On submit, an agent auto-generates the production drawing from the configuration and links it to the operational record — the Monday pulse, the work order, the audit form — so the drawing arrives at every station that needs it without anyone having to remember to attach it.
The 2,096 internal NCRs become a prediction surface, not just a log.
Trained on twelve months of operational reality, an agent learns which configurations correlate with which defects, at which stations. When an operator opens an audit, the system already knows: "this config has had three air leaks in six months at this booth — check the gasket." Risk gets surfaced when it can still be caught.
Every order knows where it's going — and what gate it needs.
Make-to-stock items live in the warehouse without a customer attached. When a serial gets picked for a shipment, the picker may not realize it's destined for a partner who requires pre-ship audit on every line. The audit gate doesn't get skipped by intent — it gets skipped by visibility.
Pick to Ship closes that gap at the moment of scan. The system checks the destination of every serial, and if the customer profile requires an audit gate, the unit is automatically routed there before it can move to Ready-to-Ship — even if it started life as stock.
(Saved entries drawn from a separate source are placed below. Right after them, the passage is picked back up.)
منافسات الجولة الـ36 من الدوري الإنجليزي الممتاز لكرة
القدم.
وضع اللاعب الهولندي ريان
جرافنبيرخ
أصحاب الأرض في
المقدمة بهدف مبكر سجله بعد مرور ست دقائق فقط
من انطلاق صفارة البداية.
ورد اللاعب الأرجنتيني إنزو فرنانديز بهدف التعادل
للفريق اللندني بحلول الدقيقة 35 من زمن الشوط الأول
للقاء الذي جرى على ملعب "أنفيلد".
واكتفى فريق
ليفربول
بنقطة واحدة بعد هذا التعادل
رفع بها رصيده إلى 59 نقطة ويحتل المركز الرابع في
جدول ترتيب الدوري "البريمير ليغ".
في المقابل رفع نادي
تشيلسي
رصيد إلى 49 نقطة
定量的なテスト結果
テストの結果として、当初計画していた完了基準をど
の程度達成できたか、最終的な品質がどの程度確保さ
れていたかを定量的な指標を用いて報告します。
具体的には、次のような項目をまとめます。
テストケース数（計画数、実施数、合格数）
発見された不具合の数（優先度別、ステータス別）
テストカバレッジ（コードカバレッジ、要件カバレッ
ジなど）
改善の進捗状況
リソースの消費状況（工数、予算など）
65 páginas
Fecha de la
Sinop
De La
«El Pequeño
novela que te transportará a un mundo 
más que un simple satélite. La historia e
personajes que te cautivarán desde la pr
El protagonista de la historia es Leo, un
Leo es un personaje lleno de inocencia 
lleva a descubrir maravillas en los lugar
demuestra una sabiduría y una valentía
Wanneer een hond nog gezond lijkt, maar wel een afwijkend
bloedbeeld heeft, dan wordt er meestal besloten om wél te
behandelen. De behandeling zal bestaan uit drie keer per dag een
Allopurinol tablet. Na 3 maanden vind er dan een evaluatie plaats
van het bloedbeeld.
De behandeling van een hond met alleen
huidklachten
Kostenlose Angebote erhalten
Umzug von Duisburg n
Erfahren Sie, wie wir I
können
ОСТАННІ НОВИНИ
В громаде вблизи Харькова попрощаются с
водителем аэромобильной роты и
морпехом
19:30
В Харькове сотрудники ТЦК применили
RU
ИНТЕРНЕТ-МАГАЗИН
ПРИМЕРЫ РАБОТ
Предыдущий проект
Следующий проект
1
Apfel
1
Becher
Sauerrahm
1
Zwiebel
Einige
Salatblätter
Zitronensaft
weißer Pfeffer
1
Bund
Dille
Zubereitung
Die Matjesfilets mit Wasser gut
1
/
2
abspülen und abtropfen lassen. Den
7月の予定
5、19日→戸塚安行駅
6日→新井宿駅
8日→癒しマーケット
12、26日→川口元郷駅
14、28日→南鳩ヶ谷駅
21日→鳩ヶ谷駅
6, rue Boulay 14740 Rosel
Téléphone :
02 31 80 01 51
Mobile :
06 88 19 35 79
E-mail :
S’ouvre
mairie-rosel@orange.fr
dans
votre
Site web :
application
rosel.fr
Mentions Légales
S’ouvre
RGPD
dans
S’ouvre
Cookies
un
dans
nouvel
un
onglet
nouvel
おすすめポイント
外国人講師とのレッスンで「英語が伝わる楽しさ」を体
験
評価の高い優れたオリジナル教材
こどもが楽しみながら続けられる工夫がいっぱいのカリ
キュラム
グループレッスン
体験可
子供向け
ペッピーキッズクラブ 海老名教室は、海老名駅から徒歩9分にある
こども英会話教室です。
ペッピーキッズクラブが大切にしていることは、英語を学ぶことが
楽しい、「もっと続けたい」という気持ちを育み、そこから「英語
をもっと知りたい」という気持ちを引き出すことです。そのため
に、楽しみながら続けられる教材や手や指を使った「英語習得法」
The module you saw a piece of in the previous deck — this is where the three unlocks above meet. Same foundations. Same fast cycle. The full version of what you glimpsed.
Operators flag defects from their phone — photo, structured taxonomy, serial scanned. No paper, no double entry.
The audit dashboard partners would log into — every order in audit, every photo, every check, live.
From NCR to root cause to corrective action — with SLAs, owners, and closure dates baked in. No more email chains.
Quality gates at every production operation — defects tagged to serial, operation, and operator. Source-level analytics.
Live defect rates per supplier, 8D status, recovery time. Procurement decisions on real data, not memory.
Once 24 months of NCR data is tagged to operation, the system knows which configs risk which defects before they happen.
Hours of stitching. Not weeks of inventing.
Every new app inherits the work. Memory, data, compliance, orchestration — already there, already running. The Quality demo took four hours because the foundations were already in place. Complex modules still take real time, they just don't have to reinvent the plumbing first.
The foundations don't make every project quick. They make every project start from somewhere — instead of zero.
Not because we hurried.
Because we don't start from zero anymore.